Louisiana medical malpractice: Is your medication correct?

On Behalf of | Apr 22, 2013 | Medical Malpractice

According to a Brown University study of approximately six million senior citizens on Medicare, Alexandria, Louisiana is the number one city in America for prescribing medications to senior citizens that are considered to be “high risk” drugs. As a matter of fact, patients that live in the south are far more likely than patients in New England to be prescribed these high risk medications. It is not entirely clear why this is the case, but there is the possibility that medical malpractice could be a reason.

Even if a doctor has a patient’s best interest at heart, it is possible that the doctor may incorrectly prescribe a medication to that patient. The Food and Drug Administration cautions patients about blindly taking medication just because it was prescribed to them. Even if it is properly prescribed, it is also possible that the prescription can be improperly filled at a pharmacy.
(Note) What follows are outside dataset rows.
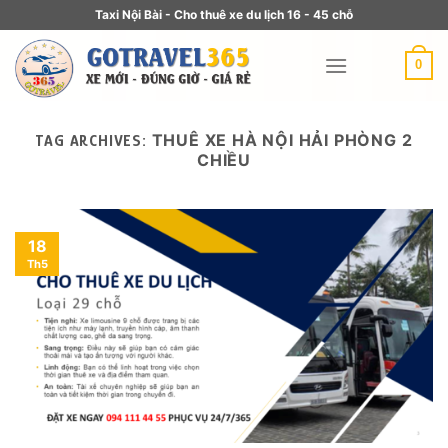
Taxi Nội Bài - Cho thuê xe du lịch 16 - 45 chỗ
0
THUÊ XE HÀ NỘI HẢI PHÒNG 2
TAG ARCHIVES:
CHIỀU
18
Th5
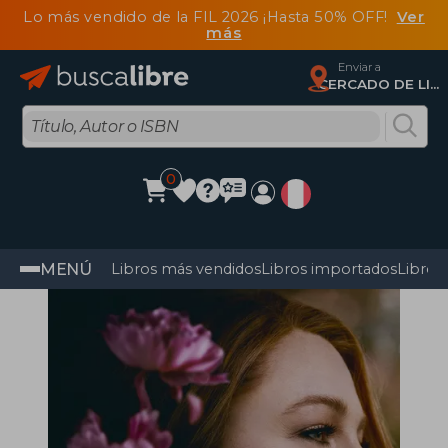
Lo más vendido de la FIL 2026 ¡Hasta 50% OFF!
Ver
más
Enviar a
CERCADO DE LIMA, Lima
0
MENÚ
Libros más vendidos
Libros importados
Libros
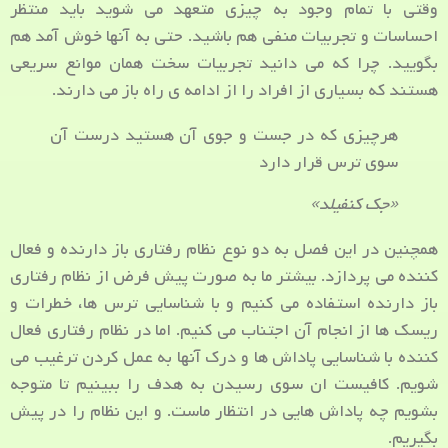
وقتی با تمام وجود به چیزی متعهد می شوید باید منتظر
احساسات و تجربیات منفی هم باشید. حتی به آنها خوش آمد هم
بگویید. چرا که می دانید تجربیات سخت همان موانع سریعی
هستند که بسیاری از افراد را از ادامه ی راه باز می دارند.
هرچیزی که در جست و جوی آن هستید درست آن
سوی ترس قرار دارد
«جک کنفیلد»
همچنین در این فصل به دو نوع نظام رفتاری باز دارنده و فعال
کننده می پردازد. بیشتر ما به صورت پیش فرض از نظام رفتاری
باز دارنده استفاده می کنیم و با شناسایی ترس ها، خطرات و
ریسک ها از انجام آن اجتناب می کنیم. اما در نظام رفتاری فعال
کننده با شناسایی پاداش ها و درک آنها به عمل کردن ترغیب می
شویم. کافیست ان سوی رسیدن به هدف را ببینیم تا متوجه
بشویم چه پاداش هایی در انتظار ماست. و این نظام را در پیش
بگیریم.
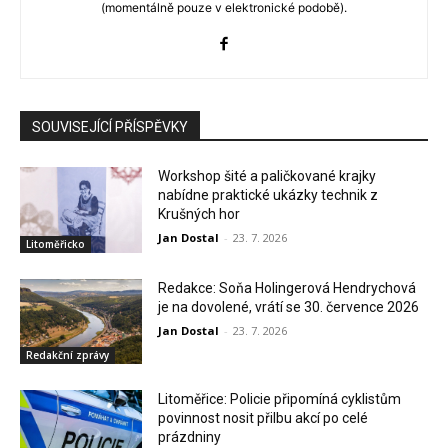
(momentálně pouze v elektronické podobě).
SOUVISEJÍCÍ PŘÍSPĚVKY
Workshop šité a paličkované krajky
nabídne praktické ukázky technik z
Krušných hor
Jan Dostal
-
23. 7. 2026
Litoměřicko
Redakce: Soňa Holingerová Hendrychová
je na dovolené, vrátí se 30. července 2026
Jan Dostal
-
23. 7. 2026
Redakční zprávy
Litoměřice: Policie připomíná cyklistům
povinnost nosit přilbu akcí po celé
prázdniny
Patients are encouraged to learn as much as they can about the medications they are being prescribed. Patients shouldn’t be afraid to ask questions of either their doctor or pharmacist. Sometimes the appearance of a medication is changed by the pharmaceutical company that manufactures it. If a patient finds the appearance of his or her medication has changed, it wouldn’t hurt to double check to ensure they are getting the right pills.
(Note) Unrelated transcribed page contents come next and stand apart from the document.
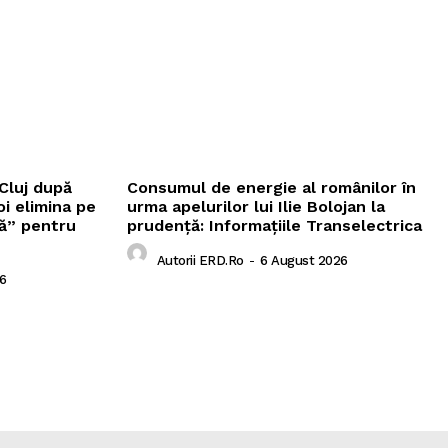
Cluj după
Consumul de energie al românilor în
i elimina pe
urma apelurilor lui Ilie Bolojan la
să” pentru
prudență: Informațiile Transelectrica
Autorii ERD.ro
-
6 August 2026
6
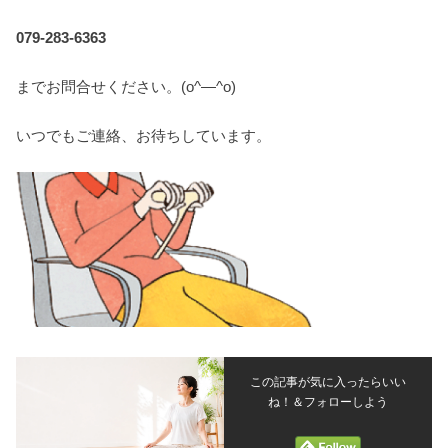
079-283-6363
までお問合せください。(o^―^o)
いつでもご連絡、お待ちしています。
この記事が気に入ったらいい
ね！＆フォローしよう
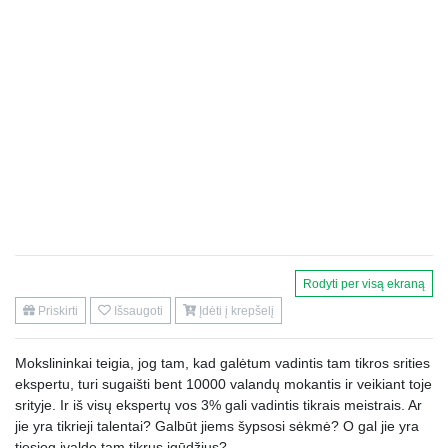
Rodyti per visą ekraną
Priskirti
Išsaugoti
Įdėti į krepšelį
Mokslininkai teigia, jog tam, kad galėtum vadintis tam tikros srities
ekspertu, turi sugaišti bent 10000 valandų mokantis ir veikiant toje
srityje. Ir iš visų ekspertų vos 3% gali vadintis tikrais meistrais. Ar
jie yra tikrieji talentai? Galbūt jiems šypsosi sėkmė? O gal jie yra
tiesiog įvaldę tam tikrus įgūdžius?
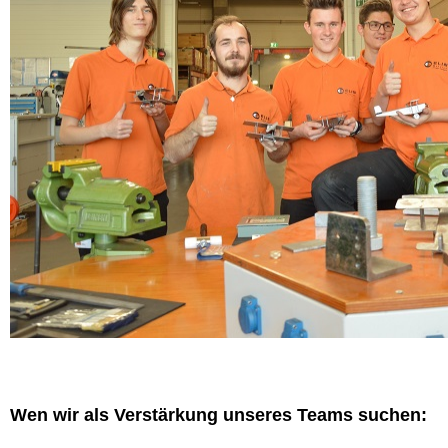
Wen wir als Verstärkung unseres Teams suchen:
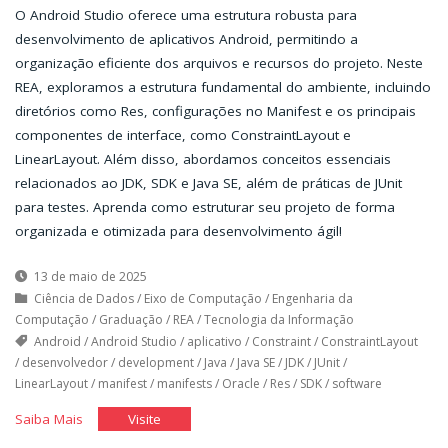
O Android Studio oferece uma estrutura robusta para
desenvolvimento de aplicativos Android, permitindo a
organização eficiente dos arquivos e recursos do projeto. Neste
REA, exploramos a estrutura fundamental do ambiente, incluindo
diretórios como Res, configurações no Manifest e os principais
componentes de interface, como ConstraintLayout e
LinearLayout. Além disso, abordamos conceitos essenciais
relacionados ao JDK, SDK e Java SE, além de práticas de JUnit
para testes. Aprenda como estruturar seu projeto de forma
organizada e otimizada para desenvolvimento ágil!
13 de maio de 2025
Ciência de Dados
/
Eixo de Computação
/
Engenharia da
Computação
/
Graduação
/
REA
/
Tecnologia da Informação
Android
/
Android Studio
/
aplicativo
/
Constraint
/
ConstraintLayout
/
desenvolvedor
/
development
/
Java
/
Java SE
/
JDK
/
JUnit
/
LinearLayout
/
manifest
/
manifests
/
Oracle
/
Res
/
SDK
/
software
"Layout
"Layout
Saiba Mais
Visite
e
e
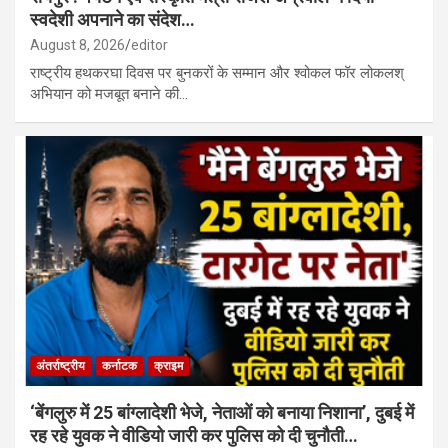
स्वदेशी अपनाने का संदेश…
August 8, 2026
editor
राष्ट्रीय हथकरघा दिवस पर बुनकरों के सम्मान और श्वोकल फॉर लोकलश्
अभियान को मजबूत बनाने की…
अंतर्राष्ट्रीय
कर्नाटक
क्राइम
‘बेंगलुरु में 25 बांग्लादेशी भेजे, नेताओं को बनाया निशाना’, दुबई में
रह रहे युवक ने वीडियो जारी कर पुलिस को दी चुनौती…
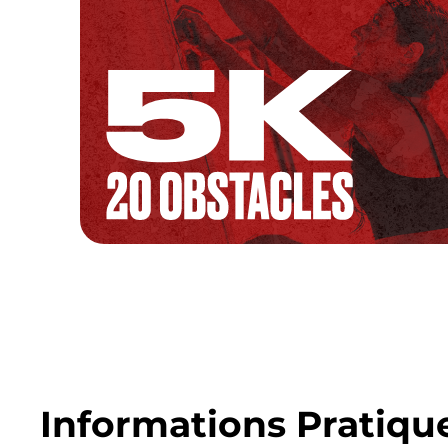
Informations Pratiqu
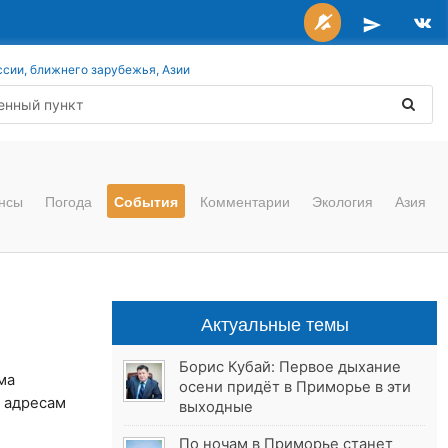
ссии, ближнего зарубежья, Азии
нсы
Погода
События
Комментарии
Экология
Азия
Актуальные темы
Борис Кубай: Первое дыхание
ма
осени придёт в Приморье в эти
 адресам
выходные
По ночам в Приморье станет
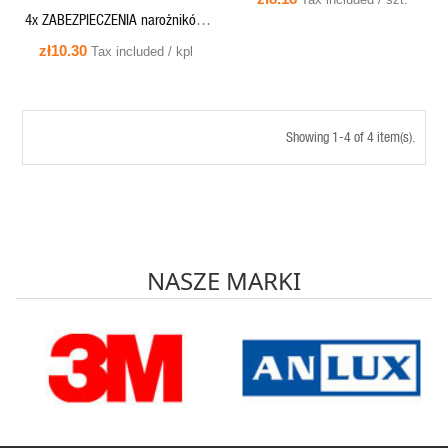
4x ZABEZPIECZENIA narożników
stołów SILIKONOWE
zł10.30
Tax included / kpl
Showing 1-4 of 4 item(s).
NASZE MARKI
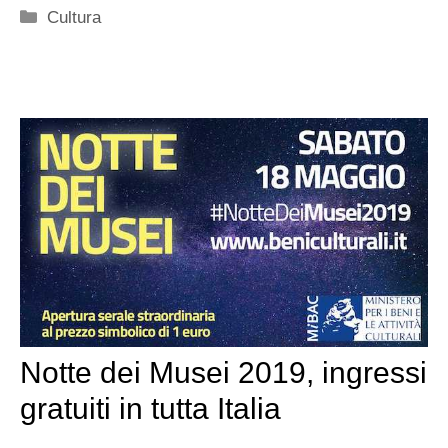
Categorie
Cultura
Notte dei Musei 2019, ingressi
gratuiti in tutta Italia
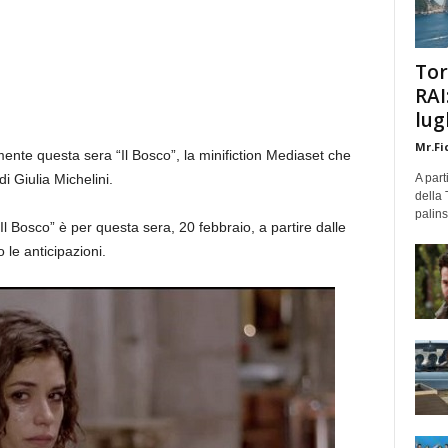
Tor
RAI
lug
Mr.Fi
lmente questa sera “Il Bosco”, la minifiction Mediaset che
di Giulia Michelini.
A part
della 
palins
 Bosco” è per questa sera, 20 febbraio, a partire dalle
 le anticipazioni.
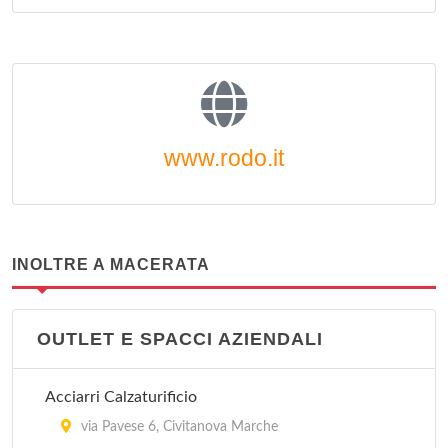
www.rodo.it
INOLTRE A MACERATA
OUTLET E SPACCI AZIENDALI
Acciarri Calzaturificio
via Pavese 6, Civitanova Marche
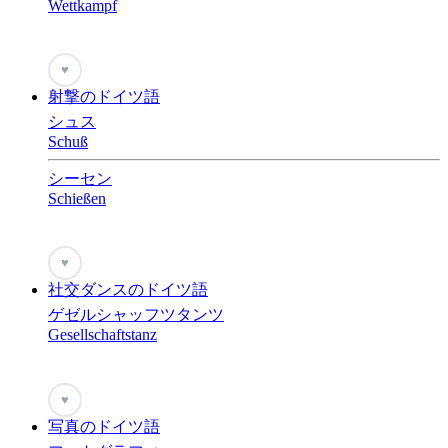
Wettkampf
♥
射撃のドイツ語
シュス
Schuß
シーセン
Schießen
♥
社交ダンスのドイツ語
ゲゼルシャッフツタンツ
Gesellschaftstanz
♥
写真のドイツ語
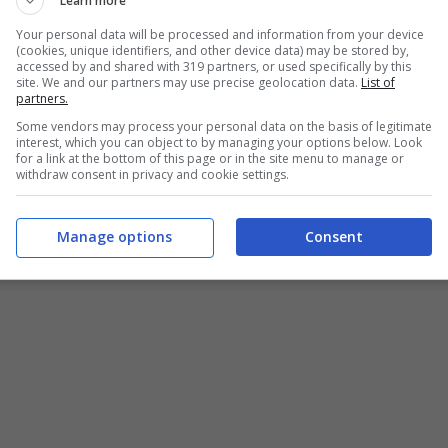
Learn more
Your personal data will be processed and information from your device
(cookies, unique identifiers, and other device data) may be stored by,
A FREDDA: LEGGI GLI
accessed by and shared with 319 partners, or used specifically by this
site. We and our partners may use precise geolocation data.
List of
I
partners.
Some vendors may process your personal data on the basis of legitimate
uesta insalata di pasta fredda in una vera bontà.
interest, which you can object to by managing your options below. Look
for a link at the bottom of this page or in the site menu to manage or
 denocciolate e un tocco finale a base di
withdraw consent in privacy and cookie settings.
più.
Manage options
Consent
As a general rule, patients are programmed to trust that doctors and other medical professionals know what they are doing. This may be the case the majority of the time, but mistakes do happen; and sometimes, people die because of it. Anyone in Louisiana that believes he or she suffered an injury or a family believes a loved one died as a result of an incorrectly prescribed medication may benefit from filing a medical malpractice claim against the physician that improperly prescribed the medication.